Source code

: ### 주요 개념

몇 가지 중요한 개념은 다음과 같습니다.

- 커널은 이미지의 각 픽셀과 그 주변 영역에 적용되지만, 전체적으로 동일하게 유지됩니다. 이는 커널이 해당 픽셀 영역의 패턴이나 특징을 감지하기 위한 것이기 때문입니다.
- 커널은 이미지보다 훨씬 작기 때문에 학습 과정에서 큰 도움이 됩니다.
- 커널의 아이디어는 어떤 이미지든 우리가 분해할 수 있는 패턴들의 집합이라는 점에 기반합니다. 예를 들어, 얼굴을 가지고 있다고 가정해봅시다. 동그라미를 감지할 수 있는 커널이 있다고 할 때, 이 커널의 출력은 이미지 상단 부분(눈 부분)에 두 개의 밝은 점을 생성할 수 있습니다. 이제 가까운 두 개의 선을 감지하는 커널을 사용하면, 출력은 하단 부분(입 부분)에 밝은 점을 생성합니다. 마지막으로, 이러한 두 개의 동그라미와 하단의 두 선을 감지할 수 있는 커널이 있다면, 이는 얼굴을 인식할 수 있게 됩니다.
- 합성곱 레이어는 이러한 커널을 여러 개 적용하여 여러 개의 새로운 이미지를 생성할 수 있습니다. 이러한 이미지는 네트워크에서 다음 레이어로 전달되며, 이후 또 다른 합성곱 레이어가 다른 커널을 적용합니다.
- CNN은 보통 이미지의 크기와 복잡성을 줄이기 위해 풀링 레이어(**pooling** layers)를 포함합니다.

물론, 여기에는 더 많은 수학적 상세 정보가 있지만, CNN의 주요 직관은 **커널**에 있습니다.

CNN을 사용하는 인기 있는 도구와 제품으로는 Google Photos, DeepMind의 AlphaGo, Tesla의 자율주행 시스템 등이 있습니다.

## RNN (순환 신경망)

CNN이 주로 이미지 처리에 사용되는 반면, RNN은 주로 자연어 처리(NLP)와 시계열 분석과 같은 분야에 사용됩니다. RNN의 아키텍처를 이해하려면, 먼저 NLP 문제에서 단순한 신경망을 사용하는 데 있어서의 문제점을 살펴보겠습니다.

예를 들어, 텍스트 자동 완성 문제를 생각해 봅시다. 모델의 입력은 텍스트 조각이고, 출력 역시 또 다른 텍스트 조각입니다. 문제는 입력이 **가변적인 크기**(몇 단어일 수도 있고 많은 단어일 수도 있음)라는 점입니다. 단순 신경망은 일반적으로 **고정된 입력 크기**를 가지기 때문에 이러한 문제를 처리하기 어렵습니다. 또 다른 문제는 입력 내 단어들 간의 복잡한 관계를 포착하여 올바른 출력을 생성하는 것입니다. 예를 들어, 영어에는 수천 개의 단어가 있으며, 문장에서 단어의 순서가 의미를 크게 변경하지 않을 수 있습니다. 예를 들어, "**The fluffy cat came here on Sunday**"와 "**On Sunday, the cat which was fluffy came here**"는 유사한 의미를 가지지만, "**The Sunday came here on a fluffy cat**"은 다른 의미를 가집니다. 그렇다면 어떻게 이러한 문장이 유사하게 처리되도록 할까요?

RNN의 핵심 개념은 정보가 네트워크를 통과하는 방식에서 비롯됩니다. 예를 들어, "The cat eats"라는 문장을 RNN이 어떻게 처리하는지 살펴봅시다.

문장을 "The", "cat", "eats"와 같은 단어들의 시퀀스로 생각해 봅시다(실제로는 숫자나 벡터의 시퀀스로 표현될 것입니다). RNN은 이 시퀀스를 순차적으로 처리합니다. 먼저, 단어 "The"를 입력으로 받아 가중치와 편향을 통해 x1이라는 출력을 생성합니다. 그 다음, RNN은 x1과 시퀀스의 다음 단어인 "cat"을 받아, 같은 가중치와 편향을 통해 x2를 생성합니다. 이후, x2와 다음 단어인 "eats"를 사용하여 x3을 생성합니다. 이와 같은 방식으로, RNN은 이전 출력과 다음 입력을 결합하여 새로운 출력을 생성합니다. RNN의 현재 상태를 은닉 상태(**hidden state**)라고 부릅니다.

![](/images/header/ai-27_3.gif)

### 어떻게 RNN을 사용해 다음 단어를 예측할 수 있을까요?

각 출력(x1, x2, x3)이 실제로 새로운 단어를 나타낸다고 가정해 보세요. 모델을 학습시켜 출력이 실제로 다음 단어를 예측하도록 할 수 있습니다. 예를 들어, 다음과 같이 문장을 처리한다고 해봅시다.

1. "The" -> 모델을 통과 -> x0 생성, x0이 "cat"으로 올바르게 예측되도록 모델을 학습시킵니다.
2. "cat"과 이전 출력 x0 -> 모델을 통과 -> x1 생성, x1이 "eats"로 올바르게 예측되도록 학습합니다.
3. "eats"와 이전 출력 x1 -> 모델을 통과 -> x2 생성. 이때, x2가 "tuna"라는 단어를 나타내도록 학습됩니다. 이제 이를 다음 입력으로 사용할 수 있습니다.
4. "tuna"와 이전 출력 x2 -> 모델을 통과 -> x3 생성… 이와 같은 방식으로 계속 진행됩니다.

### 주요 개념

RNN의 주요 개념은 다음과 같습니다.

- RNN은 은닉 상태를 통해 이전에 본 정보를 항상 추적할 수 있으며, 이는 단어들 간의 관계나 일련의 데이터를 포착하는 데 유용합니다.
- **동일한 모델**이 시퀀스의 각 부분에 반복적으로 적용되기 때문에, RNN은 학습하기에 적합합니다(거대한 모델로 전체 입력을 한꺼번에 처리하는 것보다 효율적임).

** WORK TO COMPLETE **
Filter the listing for the word "시퀀스의" and copy each line that has it.

** EXERCISE ANSWER **
문장을 "The", "cat", "eats"와 같은 단어들의 시퀀스로 생각해 봅시다(실제로는 숫자나 벡터의 시퀀스로 표현될 것입니다). RNN은 이 시퀀스를 순차적으로 처리합니다. 먼저, 단어 "The"를 입력으로 받아 가중치와 편향을 통해 x1이라는 출력을 생성합니다. 그 다음, RNN은 x1과 시퀀스의 다음 단어인 "cat"을 받아, 같은 가중치와 편향을 통해 x2를 생성합니다. 이후, x2와 다음 단어인 "eats"를 사용하여 x3을 생성합니다. 이와 같은 방식으로, RNN은 이전 출력과 다음 입력을 결합하여 새로운 출력을 생성합니다. RNN의 현재 상태를 은닉 상태(**hidden state**)라고 부릅니다.
- **동일한 모델**이 시퀀스의 각 부분에 반복적으로 적용되기 때문에, RNN은 학습하기에 적합합니다(거대한 모델로 전체 입력을 한꺼번에 처리하는 것보다 효율적임).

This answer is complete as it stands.